PARLEMENTARIA.ID – I Gede Pasek Suardika atau yang lebih dikenal dengan nama GPS kembali menjabat sebagai ketua umum Partai Kebangkitan Nusantara (PKN). Ia menggantikan Anas Urbaningrum yang sebelumnya mengundurkan diri karena kesibukan pribadi. Penetapan ini resmi diberikan oleh Menteri Hukum Supratman Andi Agtas pada Senin, 2 Maret 2026.
GPS sebelumnya pernah menjadi ketua umum PKN saat partai ini masih dalam tahap awal berdiri. Namun, di tahun 2023, ia menyerahkan jabatan tersebut kepada Anas Urbaningrum dan beralih menjadi Ketua Majelis Agung. Kini, setelah kembali menjadi ketua umum, GPS mengakui bahwa dinamika politik sering kali tidak dapat diprediksi.

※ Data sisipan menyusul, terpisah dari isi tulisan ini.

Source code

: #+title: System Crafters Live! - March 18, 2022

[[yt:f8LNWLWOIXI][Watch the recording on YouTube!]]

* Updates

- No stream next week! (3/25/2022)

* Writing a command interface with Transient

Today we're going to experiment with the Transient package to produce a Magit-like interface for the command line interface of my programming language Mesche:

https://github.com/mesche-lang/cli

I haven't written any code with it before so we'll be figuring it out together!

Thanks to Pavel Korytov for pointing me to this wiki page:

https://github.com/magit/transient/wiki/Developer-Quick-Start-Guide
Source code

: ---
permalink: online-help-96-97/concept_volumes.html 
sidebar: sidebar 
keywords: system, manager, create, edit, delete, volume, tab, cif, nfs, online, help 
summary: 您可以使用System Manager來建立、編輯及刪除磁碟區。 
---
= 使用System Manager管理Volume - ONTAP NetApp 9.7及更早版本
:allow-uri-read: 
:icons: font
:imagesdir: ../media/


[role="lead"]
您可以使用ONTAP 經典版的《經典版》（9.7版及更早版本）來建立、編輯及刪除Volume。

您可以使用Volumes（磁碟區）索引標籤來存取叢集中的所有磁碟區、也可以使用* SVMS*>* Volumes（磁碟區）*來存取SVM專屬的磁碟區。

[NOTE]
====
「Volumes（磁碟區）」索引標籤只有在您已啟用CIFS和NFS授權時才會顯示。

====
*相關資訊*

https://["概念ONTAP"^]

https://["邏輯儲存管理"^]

Hal ini sejalan dengan langkah-langkah politiknya yang selalu dinamis.
“Kembali menjadi Ketua Umum Partai Kebangkitan Nusantara (PKN) karena Ketum yang lama, Anas Urbaningrum, mengundurkan diri akibat kesibukan domestik yang mengharuskan memfokuskan waktunya tahun-tahun ini dan tahun ke depannya,” ujarnya pada Rabu, 4 Maret 2026.
Dengan posisi barunya, GPS akan menghadapi Pemilu 2029. Ini merupakan kali kedua bagi dirinya menjadi ketua umum di partai yang ia rintis dan kembangkan bersama teman-teman aktivis yang mencintai kenusantaraan. Pertama kali, saat merintis partai hingga ditetapkan lolos menjadi partai politik peserta pemilu 2024 lalu.
Bagi GPS, hal ini merupakan tantangan berat di tengah kesibukan profesinya. Ia harus membagi waktu antara mengurus partai politik yang memiliki cakupan wilayah seluruh Indonesia dengan pekerjaan sehari-harinya.
“Sangat berat memang, tetapi ini tantangan yang harus dilewati sebagai bagian panggilan sejarah untuk berani membuat partai politik. Paling tidak di posisi ketua umum, ada wajah Bali juga berada di partai politik yang sah berbadan hukum,” ungkapnya.
Ia berharap doa dan dukungan dari masyarakat bisa memberikan semangat untuk melewati tantangan ini. Setelah resmi menjadi ketua umum, GPS menghadiri acara seminar terkait Parlaimentary Threshold yang menghadirkan Prof Dr Yusril Ihza Mahendra SH, Prof Dr Mahfud MD, SH MH, Prof Dr Arief Hidayat, SH MH, Titi Anggraini, SH MH bersama parpol non parlemen yang tergabung dengan GKSR (Gerakan Kedaulatan Suara Rakyat).
Dalam kesempatan itu, ia mengaku bernostalgia dengan banyak sahabat dari Partai Hanura dan termasuk Oesman Sapta. Sebelum membuat partai politik sendiri, GPS pernah menjabat sebagai Sekjen di Partai Hanura.
Ia juga berdiskusi dengan perwakilan dari Partai Buruh, Partai Ummat, Partai Perindo, Partai Berkarya, dan PBB. “Membangun komunikasi politik dengan sesama politisi di tingkat nasional sangat penting untuk bisa saling mematangkan atas berbagai isu politik yang sedang berkembang,” paparnya.
GPS menyebut PKN sebagai mahakarya politik yang bisa diwujudkan bagi sosok minoritas dari daerah kecil dan berjalan dalam arus besar di tanah Nusantara.
“Satu keyakinan, Nusantara pada saatnya akan bangkit dalam menata Bumi Nuswantara menuju alur yang lebih jelas menuju Gemah Ripah Loh Jinawi. Bagi yang tertarik membuat history maker tentu tidak ada salahnya merajut dan menenun ladang pengabdian bersama di PKN. Dan semua memulai dari bawah,” katanya.